For the first time since 1993, all 60 panels of The Migration of the Negro series by Jacob Lawrence (1917–2000) are reunited at New York's Museum of Modern Art. Lawrence created the series in 1941 at the age of 23; the odd-numbered panels are in the Phillips Collection's permanent holdings, and the even-numbered panels are part of the MoMA's permanent collection.
Sharifa Rhodes-Pitts (Harlem Is Nowhere), in her first book for young people, commemorates the occasion by describing the awakening of the young artist at 13, when he moves to Harlem from Philadelphia, with illustrations by Caldecott Honor artist Christopher Myers (Harlem, written by his father, Walter Dean Myers, to whom this book is dedicated). "In the morning Jake watches the sun wake up," Rhodes-Pitts writes. "He makes a big stretch, and the sun stretches, too." In Myers's accompanying painting, Jake's arms dance above his head; the colors of the sunrise appear in the striped quilt on his bed.

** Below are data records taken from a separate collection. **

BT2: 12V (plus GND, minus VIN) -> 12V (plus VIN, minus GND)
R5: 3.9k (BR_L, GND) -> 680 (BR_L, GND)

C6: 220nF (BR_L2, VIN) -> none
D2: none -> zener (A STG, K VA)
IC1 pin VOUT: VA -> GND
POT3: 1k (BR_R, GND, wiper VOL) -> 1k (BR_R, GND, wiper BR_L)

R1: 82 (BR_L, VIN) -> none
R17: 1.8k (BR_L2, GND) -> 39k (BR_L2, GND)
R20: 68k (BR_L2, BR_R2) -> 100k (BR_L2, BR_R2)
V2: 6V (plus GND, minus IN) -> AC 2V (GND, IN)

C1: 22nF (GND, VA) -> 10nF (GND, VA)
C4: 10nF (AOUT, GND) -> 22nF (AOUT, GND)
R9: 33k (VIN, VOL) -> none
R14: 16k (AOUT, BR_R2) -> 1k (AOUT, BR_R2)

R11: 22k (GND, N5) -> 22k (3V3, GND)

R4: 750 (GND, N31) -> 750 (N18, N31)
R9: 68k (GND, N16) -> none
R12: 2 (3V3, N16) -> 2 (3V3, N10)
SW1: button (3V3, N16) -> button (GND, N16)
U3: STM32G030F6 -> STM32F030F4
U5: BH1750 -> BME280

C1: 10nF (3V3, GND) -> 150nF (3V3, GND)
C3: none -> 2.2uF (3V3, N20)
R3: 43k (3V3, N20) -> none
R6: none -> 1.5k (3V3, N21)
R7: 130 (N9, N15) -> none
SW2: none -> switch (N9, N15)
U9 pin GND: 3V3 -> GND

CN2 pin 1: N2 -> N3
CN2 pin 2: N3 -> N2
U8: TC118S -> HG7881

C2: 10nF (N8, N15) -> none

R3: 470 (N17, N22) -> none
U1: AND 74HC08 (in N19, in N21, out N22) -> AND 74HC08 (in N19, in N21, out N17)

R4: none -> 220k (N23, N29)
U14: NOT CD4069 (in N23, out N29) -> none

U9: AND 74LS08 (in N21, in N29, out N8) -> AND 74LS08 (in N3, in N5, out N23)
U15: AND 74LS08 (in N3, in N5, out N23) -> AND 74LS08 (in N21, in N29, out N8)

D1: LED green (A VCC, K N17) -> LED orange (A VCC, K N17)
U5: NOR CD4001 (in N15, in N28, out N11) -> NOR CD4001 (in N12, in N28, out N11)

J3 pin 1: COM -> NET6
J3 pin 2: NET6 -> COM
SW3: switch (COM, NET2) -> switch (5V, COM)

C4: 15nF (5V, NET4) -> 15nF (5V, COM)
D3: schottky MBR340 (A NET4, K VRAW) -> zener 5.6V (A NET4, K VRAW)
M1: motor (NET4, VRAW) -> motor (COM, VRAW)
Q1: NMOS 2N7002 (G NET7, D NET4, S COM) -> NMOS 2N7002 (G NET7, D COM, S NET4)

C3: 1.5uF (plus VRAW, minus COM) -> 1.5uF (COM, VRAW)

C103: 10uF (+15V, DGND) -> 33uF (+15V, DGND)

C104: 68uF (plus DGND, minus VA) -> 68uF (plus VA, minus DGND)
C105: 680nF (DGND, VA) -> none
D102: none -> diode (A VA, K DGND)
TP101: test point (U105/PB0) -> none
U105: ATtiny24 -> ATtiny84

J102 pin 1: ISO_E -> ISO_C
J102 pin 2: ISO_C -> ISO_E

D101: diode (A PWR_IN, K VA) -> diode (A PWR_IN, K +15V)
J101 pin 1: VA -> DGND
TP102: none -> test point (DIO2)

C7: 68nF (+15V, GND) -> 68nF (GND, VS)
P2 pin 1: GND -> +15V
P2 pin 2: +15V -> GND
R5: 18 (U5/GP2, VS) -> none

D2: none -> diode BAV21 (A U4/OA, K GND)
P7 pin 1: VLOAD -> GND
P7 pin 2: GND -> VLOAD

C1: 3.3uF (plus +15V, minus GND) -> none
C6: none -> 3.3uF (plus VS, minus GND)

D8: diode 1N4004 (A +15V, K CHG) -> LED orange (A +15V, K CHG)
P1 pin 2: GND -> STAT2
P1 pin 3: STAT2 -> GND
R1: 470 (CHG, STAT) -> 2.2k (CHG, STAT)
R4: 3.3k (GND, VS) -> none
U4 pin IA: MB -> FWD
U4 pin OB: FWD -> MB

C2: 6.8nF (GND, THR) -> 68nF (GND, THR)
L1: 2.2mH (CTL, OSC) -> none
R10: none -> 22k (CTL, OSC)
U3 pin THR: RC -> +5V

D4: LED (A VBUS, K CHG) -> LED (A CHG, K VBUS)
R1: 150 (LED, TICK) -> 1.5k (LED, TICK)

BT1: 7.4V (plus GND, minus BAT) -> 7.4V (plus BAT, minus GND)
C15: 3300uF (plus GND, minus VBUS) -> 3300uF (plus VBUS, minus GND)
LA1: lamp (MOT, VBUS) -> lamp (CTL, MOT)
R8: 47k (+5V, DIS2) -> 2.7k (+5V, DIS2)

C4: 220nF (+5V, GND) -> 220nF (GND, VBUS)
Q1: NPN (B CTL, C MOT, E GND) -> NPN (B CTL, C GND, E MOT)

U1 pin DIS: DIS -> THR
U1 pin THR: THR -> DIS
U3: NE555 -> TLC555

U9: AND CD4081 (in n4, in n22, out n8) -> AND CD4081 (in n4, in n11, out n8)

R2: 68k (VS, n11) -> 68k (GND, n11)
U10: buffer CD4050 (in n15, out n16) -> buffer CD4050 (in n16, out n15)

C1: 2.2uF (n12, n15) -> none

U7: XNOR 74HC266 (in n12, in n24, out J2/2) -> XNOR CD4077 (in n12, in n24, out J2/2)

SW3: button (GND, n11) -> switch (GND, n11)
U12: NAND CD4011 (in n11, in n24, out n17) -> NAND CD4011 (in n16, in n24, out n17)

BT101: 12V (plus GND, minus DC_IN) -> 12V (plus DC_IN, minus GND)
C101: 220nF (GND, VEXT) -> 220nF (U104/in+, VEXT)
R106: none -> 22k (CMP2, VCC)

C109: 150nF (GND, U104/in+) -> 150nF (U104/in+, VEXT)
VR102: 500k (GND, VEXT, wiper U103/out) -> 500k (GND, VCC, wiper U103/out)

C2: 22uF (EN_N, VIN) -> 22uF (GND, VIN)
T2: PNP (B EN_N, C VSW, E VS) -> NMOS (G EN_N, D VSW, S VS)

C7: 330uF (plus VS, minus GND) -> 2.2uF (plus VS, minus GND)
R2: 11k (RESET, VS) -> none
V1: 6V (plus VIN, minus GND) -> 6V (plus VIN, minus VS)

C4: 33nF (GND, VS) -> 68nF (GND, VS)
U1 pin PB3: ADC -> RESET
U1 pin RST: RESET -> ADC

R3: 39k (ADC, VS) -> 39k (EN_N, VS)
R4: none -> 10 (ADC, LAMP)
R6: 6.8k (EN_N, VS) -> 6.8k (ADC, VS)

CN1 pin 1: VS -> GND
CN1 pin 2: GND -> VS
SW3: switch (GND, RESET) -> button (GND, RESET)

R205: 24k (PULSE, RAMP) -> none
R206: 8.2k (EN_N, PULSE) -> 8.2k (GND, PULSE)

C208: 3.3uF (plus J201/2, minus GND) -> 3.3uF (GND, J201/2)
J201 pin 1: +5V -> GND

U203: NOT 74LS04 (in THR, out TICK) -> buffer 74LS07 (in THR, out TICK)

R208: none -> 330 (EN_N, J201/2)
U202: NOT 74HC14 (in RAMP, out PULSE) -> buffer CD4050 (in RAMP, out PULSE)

The author's lyrical words reflect an artist's view of the world. Jake's feet sink deep into a thick blue rug: "When his toes touch the ground, it's like a sky upside down." Myers skillfully pays homage to Lawrence while retaining his own style. A preacher in a bright blue suit stands in front of row houses bathed in sunlight, recalling Lawrence's Brownstones (1958). Jake reaches toward Utopia Children's House, where he first met artist and teacher Charles Henry Alston. In one of Jake's paintings, "all the faces" he sees on the street "become one face," and after his teacher shows him an African mask, Jake fashions his own from brown paper bags, glue and paint.
Author and artist draw a direct correlation between the people and the places that shaped Jake and how they find their way onto his canvas. As Jake re-creates his street (in the image featured on the cover), Myers invents a glorious mash-up of Lawrence's foreground figure from Carpenters (1977) and images from the Migration Series: the center girl from Panel 58, and a barred grate that evokes a ticket counter [Panel 12] or jail cell [from Panel 22]. In the closing image, Myers depicts Jake deep in thought, as if imagining what's to come, in a kind of elaborate collage composed of reproductions from the Migration Series and 1938's Dust to Dust (The Funeral).
Rhodes-Pitts and Myers imagine a young artist called to his vocation, who honors his city and history as subjects worth capturing for posterity. A fine introduction to a boy who would grow up to immortalize his era.
Shelf Talker: Sharifa Rhodes-Pitts and Christopher Myers capture the childhood of artist Jacob Lawrence, who would grow up to immortalize his era.